▶ Material for this exercise:
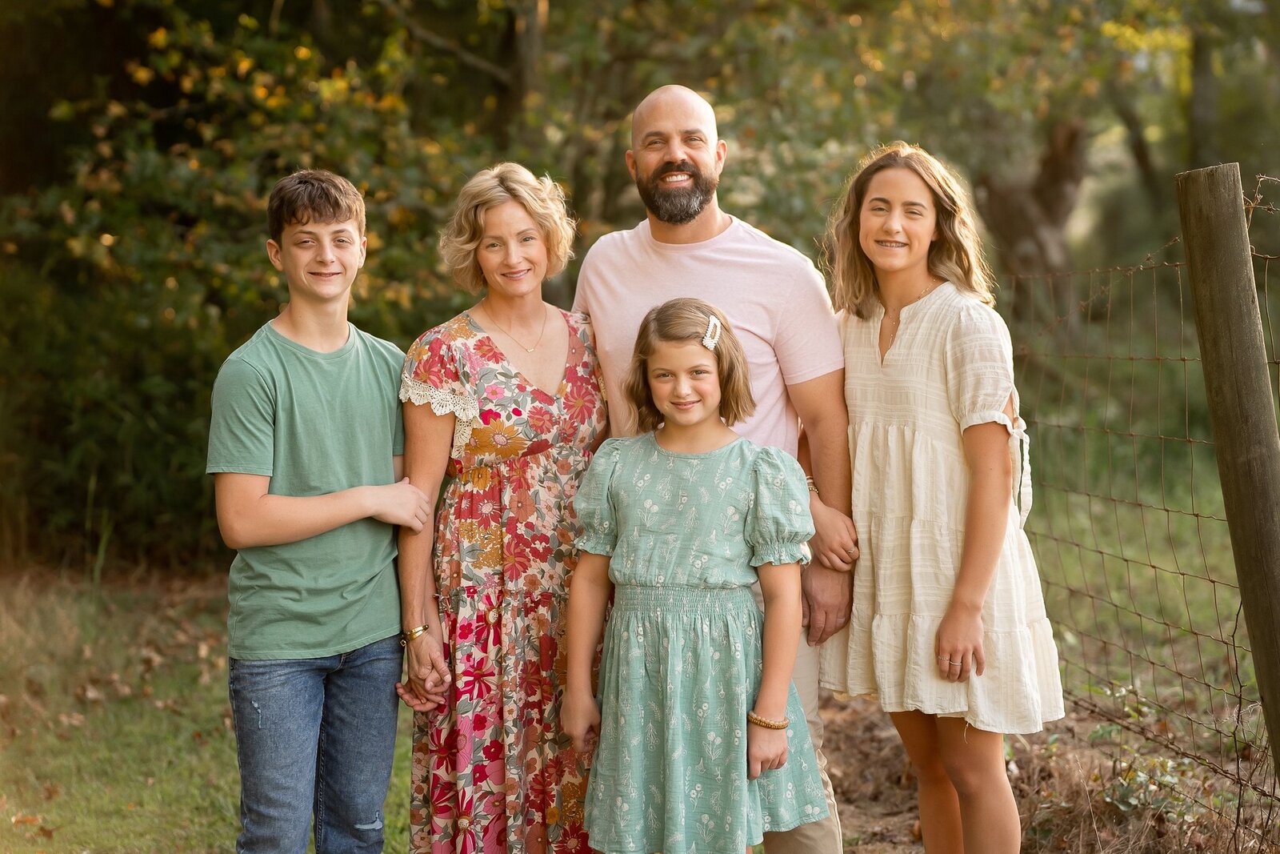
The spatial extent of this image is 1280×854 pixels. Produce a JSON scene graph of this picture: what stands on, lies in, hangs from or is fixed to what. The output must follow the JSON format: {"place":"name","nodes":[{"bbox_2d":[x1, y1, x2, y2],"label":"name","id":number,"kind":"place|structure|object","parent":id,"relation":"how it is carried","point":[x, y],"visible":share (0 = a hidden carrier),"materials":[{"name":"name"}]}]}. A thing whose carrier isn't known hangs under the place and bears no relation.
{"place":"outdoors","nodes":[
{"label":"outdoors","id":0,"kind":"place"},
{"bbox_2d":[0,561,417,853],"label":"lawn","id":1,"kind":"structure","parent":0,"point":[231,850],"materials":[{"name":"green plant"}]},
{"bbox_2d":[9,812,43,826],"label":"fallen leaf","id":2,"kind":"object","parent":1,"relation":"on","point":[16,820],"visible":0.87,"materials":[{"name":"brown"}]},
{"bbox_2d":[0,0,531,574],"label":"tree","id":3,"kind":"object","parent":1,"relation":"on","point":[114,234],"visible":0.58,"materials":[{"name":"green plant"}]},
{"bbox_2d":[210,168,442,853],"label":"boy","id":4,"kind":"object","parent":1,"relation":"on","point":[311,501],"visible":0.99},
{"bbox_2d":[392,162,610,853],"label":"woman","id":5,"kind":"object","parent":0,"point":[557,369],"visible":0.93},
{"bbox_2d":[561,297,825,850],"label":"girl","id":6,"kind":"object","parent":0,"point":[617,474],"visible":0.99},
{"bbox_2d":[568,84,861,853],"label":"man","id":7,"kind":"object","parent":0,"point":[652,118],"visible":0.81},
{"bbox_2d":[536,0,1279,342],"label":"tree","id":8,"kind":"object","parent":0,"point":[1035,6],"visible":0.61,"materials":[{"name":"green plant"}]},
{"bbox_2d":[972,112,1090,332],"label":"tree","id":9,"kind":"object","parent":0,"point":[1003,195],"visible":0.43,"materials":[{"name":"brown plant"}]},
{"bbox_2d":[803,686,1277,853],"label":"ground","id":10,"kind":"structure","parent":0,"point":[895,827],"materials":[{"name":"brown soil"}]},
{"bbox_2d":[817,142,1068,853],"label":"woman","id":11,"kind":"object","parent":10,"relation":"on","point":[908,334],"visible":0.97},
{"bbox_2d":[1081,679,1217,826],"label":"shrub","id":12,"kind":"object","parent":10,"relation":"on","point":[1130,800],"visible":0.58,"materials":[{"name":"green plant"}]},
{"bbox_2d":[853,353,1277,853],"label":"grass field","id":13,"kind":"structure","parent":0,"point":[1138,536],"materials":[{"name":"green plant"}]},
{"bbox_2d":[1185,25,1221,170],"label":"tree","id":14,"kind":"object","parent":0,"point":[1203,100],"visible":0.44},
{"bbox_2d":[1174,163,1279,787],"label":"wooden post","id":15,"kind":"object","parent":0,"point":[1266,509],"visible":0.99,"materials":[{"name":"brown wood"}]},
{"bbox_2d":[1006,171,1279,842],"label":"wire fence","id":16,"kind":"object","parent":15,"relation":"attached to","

▶ Exercise goal:
Would you set down the entries exactly as given, minus their pictures?

▶ Output of the exercise:
The spatial extent of this image is 1280×854 pixels. Produce a JSON scene graph of this picture: what stands on, lies in, hangs from or is fixed to what. The output must follow the JSON format: {"place":"name","nodes":[{"bbox_2d":[x1, y1, x2, y2],"label":"name","id":number,"kind":"place|structure|object","parent":id,"relation":"how it is carried","point":[x, y],"visible":share (0 = a hidden carrier),"materials":[{"name":"name"}]}]}. A thing whose carrier isn't known hangs under the place and bears no relation.
{"place":"outdoors","nodes":[
{"label":"outdoors","id":0,"kind":"place"},
{"bbox_2d":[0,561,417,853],"label":"lawn","id":1,"kind":"structure","parent":0,"point":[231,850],"materials":[{"name":"green plant"}]},
{"bbox_2d":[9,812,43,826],"label":"fallen leaf","id":2,"kind":"object","parent":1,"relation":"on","point":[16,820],"visible":0.87,"materials":[{"name":"brown"}]},
{"bbox_2d":[0,0,531,574],"label":"tree","id":3,"kind":"object","parent":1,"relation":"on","point":[114,234],"visible":0.58,"materials":[{"name":"green plant"}]},
{"bbox_2d":[210,168,442,853],"label":"boy","id":4,"kind":"object","parent":1,"relation":"on","point":[311,501],"visible":0.99},
{"bbox_2d":[392,162,610,853],"label":"woman","id":5,"kind":"object","parent":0,"point":[557,369],"visible":0.93},
{"bbox_2d":[561,297,825,850],"label":"girl","id":6,"kind":"object","parent":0,"point":[617,474],"visible":0.99},
{"bbox_2d":[568,84,861,853],"label":"man","id":7,"kind":"object","parent":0,"point":[652,118],"visible":0.81},
{"bbox_2d":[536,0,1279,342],"label":"tree","id":8,"kind":"object","parent":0,"point":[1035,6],"visible":0.61,"materials":[{"name":"green plant"}]},
{"bbox_2d":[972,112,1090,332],"label":"tree","id":9,"kind":"object","parent":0,"point":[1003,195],"visible":0.43,"materials":[{"name":"brown plant"}]},
{"bbox_2d":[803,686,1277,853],"label":"ground","id":10,"kind":"structure","parent":0,"point":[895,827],"materials":[{"name":"brown soil"}]},
{"bbox_2d":[817,142,1068,853],"label":"woman","id":11,"kind":"object","parent":10,"relation":"on","point":[908,334],"visible":0.97},
{"bbox_2d":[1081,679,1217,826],"label":"shrub","id":12,"kind":"object","parent":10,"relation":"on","point":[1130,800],"visible":0.58,"materials":[{"name":"green plant"}]},
{"bbox_2d":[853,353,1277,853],"label":"grass field","id":13,"kind":"structure","parent":0,"point":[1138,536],"materials":[{"name":"green plant"}]},
{"bbox_2d":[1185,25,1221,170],"label":"tree","id":14,"kind":"object","parent":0,"point":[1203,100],"visible":0.44},
{"bbox_2d":[1174,163,1279,787],"label":"wooden post","id":15,"kind":"object","parent":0,"point":[1266,509],"visible":0.99,"materials":[{"name":"brown wood"}]},
{"bbox_2d":[1006,171,1279,842],"label":"wire fence","id":16,"kind":"object","parent":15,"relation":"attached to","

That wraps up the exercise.